#### Keypoint text descriptions:
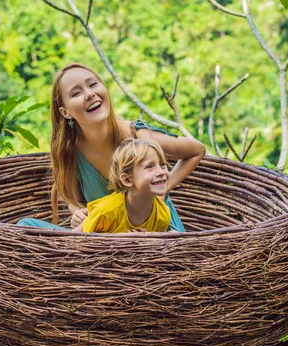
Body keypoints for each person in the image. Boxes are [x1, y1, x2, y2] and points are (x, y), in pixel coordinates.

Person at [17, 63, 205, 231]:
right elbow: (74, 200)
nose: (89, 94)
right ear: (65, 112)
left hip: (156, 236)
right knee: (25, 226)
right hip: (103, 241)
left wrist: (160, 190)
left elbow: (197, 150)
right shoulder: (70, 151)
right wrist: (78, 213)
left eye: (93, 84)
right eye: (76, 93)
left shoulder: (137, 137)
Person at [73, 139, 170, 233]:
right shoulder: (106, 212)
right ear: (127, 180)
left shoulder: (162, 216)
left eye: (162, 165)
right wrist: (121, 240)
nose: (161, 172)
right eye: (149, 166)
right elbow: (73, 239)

...

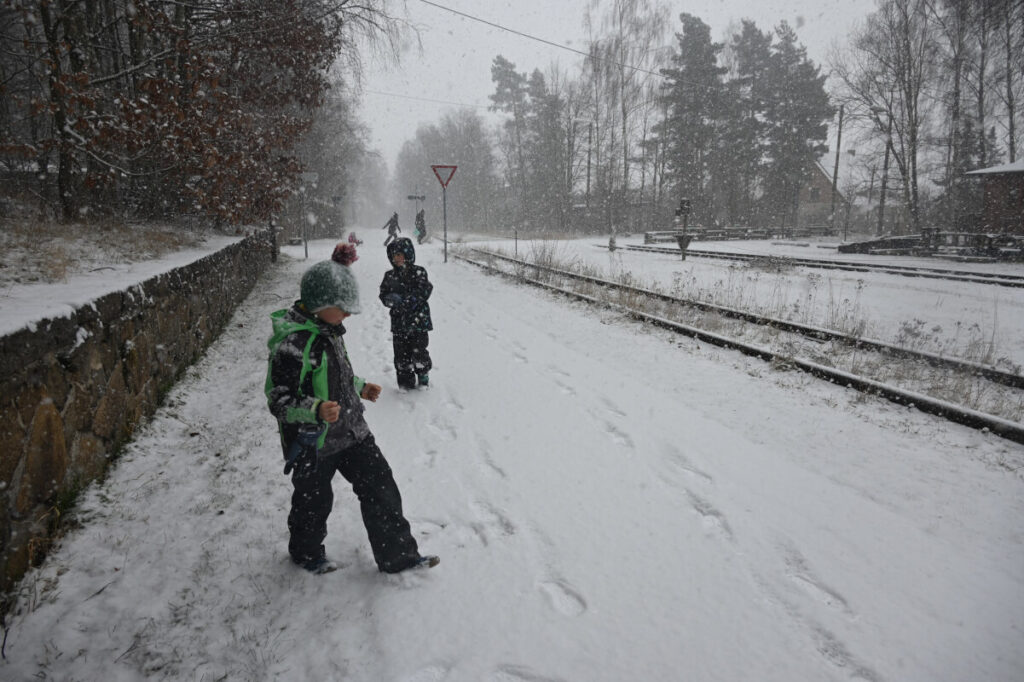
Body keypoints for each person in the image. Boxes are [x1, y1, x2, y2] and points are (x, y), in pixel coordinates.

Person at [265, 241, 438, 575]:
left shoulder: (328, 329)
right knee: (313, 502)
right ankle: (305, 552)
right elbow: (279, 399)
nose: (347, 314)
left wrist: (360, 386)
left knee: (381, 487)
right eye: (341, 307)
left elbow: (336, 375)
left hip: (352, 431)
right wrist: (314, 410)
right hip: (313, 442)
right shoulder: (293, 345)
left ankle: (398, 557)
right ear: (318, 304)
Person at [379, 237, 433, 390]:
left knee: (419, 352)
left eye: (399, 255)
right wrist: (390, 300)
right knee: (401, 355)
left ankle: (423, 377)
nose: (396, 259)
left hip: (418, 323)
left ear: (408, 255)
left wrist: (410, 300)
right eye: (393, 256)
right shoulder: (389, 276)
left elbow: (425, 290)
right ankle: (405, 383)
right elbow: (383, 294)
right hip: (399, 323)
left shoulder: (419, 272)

#### Instructions for the task:
Only the lines above starting with the one with "left elbow: (197, 150)" and going through the one with "right wrist: (121, 240)" are to be copied, word for word and with both ends kept.

#### Solution for this problem:
left elbow: (197, 150)
right shoulder: (70, 151)
right wrist: (78, 213)
left eye: (93, 84)
right eye: (76, 93)
left shoulder: (137, 137)
Person at [73, 139, 170, 233]:
right shoulder: (106, 212)
right ear: (127, 180)
left shoulder: (162, 216)
left eye: (162, 165)
right wrist: (121, 240)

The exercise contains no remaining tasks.